### [QUÉ SE PIDE]
Traduce al inglés la siguiente oración de la reseña de la película: «Quizá una película también pueda ser una unidad de medida, en especial para aquello que se ha perdido.»

Estreno en España.
Presentación y coloquio con Teresa Arredondo (directora) y Margot Mecca (programadora).
El duelo por mi padre y las ausencias conjugadas con lo que queda. Colecciones, imágenes y sonidos que se heredan. Cartas escritas por pájaros que me visitaban de niña y ahora se posan en nuestro balcón. Esos pájaros le cuentan secretos a mi hijo Simón mientras lo miro crecer.
La voz en off de la directora, que nos acompaña a través de este mapa de los afectos por su genealogía familiar, nos dice que las mariposas son bioindicadores de la calidad de los ecosistemas. Que después de un incendio, con la información que dan, se puede saber cuánto tiempo tarda en recuperarse un bosque quemado. ¿Pero cuánto tiempo tarda en superarse un duelo? ¿Cómo medirlo?
Quizá una película también pueda ser una unidad de medida, en especial para aquello que se ha perdido. Una película breve pero trufada de objetos, recuerdos, apuntes, fotografías y ambientes que nos devuelven la vida privada de Marcial, el padre de la directora, recientemente fallecido. Del que entierran lo que queda de él en una imagen con las palmas de las manos posadas en la hierba, que destila la artesanía y el tacto con el que la cineasta chilena cuida sus materiales. Con los que obra lo extraordinario, como expandir las alas de una mariposa disecada o leer una carta escrita por un pájaro.
No sin pudor, Teresa Arredondo nos invita a descubrir ese otro lado, esa otra selva blanca, adentrándose en los confines del duelo guiada por la curiosidad de su hijo Simón, que en su interés por la entomología escribe sin saberlo una hermosa película para el futuro.

### [REGISTROS PARA REVISAR]
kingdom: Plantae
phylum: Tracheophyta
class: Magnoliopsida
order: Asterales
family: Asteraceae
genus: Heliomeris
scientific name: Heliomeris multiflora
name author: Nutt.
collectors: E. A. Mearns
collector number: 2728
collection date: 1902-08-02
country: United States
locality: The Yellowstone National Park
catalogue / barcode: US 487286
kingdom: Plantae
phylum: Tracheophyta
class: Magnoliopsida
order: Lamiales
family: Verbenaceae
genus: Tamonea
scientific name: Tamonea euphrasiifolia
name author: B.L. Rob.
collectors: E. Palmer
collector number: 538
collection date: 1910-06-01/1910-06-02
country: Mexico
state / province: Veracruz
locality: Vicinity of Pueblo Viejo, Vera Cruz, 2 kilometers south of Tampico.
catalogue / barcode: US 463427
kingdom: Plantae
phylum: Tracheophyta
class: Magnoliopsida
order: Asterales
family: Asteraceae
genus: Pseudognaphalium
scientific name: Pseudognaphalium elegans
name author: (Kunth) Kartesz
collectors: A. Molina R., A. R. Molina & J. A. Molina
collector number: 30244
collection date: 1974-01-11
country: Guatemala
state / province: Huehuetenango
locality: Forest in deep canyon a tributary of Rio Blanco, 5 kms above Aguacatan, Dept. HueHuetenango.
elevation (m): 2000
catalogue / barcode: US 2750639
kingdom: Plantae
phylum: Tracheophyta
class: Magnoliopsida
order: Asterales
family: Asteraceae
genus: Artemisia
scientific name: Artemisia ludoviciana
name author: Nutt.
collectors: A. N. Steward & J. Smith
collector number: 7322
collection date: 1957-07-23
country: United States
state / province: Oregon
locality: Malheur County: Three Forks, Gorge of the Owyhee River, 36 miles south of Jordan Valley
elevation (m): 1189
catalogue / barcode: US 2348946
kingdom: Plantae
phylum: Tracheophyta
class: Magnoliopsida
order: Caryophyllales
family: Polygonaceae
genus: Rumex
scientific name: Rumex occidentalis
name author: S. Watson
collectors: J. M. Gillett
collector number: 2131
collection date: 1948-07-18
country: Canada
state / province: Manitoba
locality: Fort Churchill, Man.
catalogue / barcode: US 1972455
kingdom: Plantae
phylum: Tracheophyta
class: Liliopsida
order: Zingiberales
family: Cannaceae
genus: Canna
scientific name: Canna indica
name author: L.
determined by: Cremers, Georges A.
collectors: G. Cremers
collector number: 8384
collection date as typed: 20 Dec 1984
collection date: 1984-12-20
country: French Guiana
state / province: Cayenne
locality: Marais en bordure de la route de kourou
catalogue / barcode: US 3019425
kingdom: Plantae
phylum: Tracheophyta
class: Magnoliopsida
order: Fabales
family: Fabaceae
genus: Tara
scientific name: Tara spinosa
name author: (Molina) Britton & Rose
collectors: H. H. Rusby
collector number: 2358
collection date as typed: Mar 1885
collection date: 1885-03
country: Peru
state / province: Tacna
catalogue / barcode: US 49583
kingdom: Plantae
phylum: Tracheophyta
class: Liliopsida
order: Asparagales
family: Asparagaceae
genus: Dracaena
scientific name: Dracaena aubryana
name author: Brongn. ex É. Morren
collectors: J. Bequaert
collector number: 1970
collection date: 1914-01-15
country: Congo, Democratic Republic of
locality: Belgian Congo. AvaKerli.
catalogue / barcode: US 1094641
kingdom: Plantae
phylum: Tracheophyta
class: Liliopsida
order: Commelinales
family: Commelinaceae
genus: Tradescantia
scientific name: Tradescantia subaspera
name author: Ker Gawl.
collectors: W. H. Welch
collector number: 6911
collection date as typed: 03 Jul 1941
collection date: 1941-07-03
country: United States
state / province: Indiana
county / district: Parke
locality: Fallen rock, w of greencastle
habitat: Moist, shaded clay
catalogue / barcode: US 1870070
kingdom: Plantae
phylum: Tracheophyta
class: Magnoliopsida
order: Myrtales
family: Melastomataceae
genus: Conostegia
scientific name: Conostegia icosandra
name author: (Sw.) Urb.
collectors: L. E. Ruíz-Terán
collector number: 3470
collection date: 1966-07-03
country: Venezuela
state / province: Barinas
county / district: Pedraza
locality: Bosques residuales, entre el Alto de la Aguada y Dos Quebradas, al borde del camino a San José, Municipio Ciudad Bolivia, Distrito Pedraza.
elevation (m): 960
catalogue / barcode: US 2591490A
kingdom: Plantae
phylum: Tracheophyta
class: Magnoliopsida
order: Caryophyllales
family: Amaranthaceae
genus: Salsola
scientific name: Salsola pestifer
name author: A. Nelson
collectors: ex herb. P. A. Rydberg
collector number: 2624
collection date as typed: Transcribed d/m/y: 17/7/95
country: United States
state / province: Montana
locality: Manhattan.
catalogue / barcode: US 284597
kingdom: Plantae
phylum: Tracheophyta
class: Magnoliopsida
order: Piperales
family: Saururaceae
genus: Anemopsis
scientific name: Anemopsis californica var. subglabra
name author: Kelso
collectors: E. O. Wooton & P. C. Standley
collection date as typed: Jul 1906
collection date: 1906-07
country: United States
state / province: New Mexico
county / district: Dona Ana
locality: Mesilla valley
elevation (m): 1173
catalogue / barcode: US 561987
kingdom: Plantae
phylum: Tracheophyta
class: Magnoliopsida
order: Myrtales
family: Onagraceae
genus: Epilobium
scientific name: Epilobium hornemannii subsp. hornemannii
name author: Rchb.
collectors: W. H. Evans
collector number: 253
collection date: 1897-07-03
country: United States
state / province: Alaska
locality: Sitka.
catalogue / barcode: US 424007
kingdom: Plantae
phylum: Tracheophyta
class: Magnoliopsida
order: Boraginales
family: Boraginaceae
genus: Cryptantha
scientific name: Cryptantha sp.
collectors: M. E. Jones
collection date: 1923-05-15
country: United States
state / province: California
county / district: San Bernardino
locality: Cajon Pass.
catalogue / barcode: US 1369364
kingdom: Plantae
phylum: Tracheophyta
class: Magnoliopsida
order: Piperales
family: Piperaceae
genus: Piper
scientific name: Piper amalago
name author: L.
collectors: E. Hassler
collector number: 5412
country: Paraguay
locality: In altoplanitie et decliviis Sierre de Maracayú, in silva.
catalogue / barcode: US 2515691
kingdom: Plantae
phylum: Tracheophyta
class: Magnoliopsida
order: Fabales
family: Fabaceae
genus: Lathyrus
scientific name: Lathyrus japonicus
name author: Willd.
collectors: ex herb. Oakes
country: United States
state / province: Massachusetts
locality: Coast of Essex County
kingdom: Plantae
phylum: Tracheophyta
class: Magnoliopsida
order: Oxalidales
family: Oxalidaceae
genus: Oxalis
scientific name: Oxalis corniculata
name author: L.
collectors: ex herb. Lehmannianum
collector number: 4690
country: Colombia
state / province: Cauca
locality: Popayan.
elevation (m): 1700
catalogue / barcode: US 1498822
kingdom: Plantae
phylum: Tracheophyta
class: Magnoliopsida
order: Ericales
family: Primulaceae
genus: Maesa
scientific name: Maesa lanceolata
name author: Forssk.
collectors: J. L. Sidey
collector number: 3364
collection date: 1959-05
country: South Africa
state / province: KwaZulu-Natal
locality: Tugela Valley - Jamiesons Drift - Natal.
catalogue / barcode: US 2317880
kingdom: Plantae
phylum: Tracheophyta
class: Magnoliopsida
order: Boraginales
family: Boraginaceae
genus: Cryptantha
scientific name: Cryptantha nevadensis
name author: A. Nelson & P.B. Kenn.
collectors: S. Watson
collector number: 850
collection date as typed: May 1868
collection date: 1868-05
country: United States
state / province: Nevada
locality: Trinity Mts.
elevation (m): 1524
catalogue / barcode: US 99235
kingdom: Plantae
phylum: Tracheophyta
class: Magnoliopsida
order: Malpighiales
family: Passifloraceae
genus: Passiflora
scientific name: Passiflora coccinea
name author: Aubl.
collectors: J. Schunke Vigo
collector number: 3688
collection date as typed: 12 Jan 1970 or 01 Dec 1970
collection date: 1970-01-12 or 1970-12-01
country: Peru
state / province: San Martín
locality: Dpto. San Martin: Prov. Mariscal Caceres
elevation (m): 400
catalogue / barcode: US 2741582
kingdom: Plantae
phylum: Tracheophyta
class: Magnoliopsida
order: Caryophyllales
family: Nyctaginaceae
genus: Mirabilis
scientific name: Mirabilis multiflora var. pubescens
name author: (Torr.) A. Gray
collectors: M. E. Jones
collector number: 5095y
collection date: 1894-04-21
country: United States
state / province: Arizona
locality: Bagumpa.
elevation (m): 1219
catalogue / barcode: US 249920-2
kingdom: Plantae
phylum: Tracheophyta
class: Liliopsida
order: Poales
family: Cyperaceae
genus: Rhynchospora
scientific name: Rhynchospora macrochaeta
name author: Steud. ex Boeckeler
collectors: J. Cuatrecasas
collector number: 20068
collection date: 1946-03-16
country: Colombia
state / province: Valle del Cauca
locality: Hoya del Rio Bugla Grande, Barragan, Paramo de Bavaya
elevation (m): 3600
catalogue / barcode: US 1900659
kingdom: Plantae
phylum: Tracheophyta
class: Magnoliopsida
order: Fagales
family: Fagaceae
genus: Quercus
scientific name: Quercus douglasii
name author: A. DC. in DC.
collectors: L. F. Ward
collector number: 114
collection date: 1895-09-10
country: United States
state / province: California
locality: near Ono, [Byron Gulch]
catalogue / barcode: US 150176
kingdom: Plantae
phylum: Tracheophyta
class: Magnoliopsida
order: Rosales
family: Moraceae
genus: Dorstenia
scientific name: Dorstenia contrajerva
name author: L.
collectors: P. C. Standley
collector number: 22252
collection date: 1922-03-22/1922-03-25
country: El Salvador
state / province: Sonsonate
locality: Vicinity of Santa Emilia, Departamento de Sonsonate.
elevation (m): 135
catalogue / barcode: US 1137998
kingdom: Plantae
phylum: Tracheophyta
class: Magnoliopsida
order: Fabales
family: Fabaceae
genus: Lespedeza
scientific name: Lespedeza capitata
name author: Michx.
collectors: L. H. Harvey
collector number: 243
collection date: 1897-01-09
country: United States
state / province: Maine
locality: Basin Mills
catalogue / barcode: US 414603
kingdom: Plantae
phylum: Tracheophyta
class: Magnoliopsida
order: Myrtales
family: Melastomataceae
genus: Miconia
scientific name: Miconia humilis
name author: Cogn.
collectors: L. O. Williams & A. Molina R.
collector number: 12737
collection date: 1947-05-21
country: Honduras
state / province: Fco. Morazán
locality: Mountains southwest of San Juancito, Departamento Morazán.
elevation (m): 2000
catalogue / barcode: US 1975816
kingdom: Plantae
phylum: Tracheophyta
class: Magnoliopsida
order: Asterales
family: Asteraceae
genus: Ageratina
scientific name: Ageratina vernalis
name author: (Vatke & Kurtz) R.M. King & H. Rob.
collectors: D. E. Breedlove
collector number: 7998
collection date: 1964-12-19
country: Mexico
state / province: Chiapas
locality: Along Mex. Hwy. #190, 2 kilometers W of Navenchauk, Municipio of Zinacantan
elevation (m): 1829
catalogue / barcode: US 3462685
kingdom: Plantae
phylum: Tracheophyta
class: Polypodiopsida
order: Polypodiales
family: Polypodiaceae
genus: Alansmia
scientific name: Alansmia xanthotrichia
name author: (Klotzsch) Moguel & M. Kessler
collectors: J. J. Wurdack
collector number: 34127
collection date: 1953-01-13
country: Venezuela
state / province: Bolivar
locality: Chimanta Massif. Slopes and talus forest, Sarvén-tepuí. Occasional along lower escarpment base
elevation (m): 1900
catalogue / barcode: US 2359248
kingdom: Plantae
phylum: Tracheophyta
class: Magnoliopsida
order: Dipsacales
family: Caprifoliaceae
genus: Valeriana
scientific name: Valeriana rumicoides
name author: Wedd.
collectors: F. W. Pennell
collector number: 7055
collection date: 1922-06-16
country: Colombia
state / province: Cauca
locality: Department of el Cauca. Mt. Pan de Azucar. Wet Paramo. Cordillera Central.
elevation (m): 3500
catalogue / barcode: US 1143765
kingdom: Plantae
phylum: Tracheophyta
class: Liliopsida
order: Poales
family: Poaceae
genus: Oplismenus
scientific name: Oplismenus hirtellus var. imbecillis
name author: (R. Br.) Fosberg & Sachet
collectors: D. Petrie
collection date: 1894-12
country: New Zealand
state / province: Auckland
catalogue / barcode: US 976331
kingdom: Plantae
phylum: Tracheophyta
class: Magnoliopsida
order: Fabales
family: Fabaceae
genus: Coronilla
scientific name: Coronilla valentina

### [RESULTADO]
Perhaps a film can also be a unit of measurement, especially for that which has been lost.